▶ _Work instruction_: Write out all the material verbatim, line by line.

Start of Materials provided

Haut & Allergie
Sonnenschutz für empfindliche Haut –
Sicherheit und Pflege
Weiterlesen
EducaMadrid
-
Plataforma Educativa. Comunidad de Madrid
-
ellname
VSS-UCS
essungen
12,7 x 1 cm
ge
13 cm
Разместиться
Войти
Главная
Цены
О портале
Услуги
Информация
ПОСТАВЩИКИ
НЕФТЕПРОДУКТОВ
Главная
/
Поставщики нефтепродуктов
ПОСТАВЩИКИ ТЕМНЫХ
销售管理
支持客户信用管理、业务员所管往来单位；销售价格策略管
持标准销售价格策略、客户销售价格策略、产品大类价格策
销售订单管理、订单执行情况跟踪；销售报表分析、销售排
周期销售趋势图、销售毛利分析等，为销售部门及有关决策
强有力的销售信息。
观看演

End of Materials provided

▶ _Solution to the problem_:
Haut & Allergie
Sonnenschutz für empfindliche Haut –
Sicherheit und Pflege
Weiterlesen
EducaMadrid
-
Plataforma Educativa. Comunidad de Madrid
-
ellname
VSS-UCS
essungen
12,7 x 1 cm
ge
13 cm
Разместиться
Войти
Главная
Цены
О портале
Услуги
Информация
ПОСТАВЩИКИ
НЕФТЕПРОДУКТОВ
Главная
/
Поставщики нефтепродуктов
ПОСТАВЩИКИ ТЕМНЫХ
销售管理
支持客户信用管理、业务员所管往来单位；销售价格策略管
持标准销售价格策略、客户销售价格策略、产品大类价格策
销售订单管理、订单执行情况跟踪；销售报表分析、销售排
周期销售趋势图、销售毛利分析等，为销售部门及有关决策
强有力的销售信息。
观看演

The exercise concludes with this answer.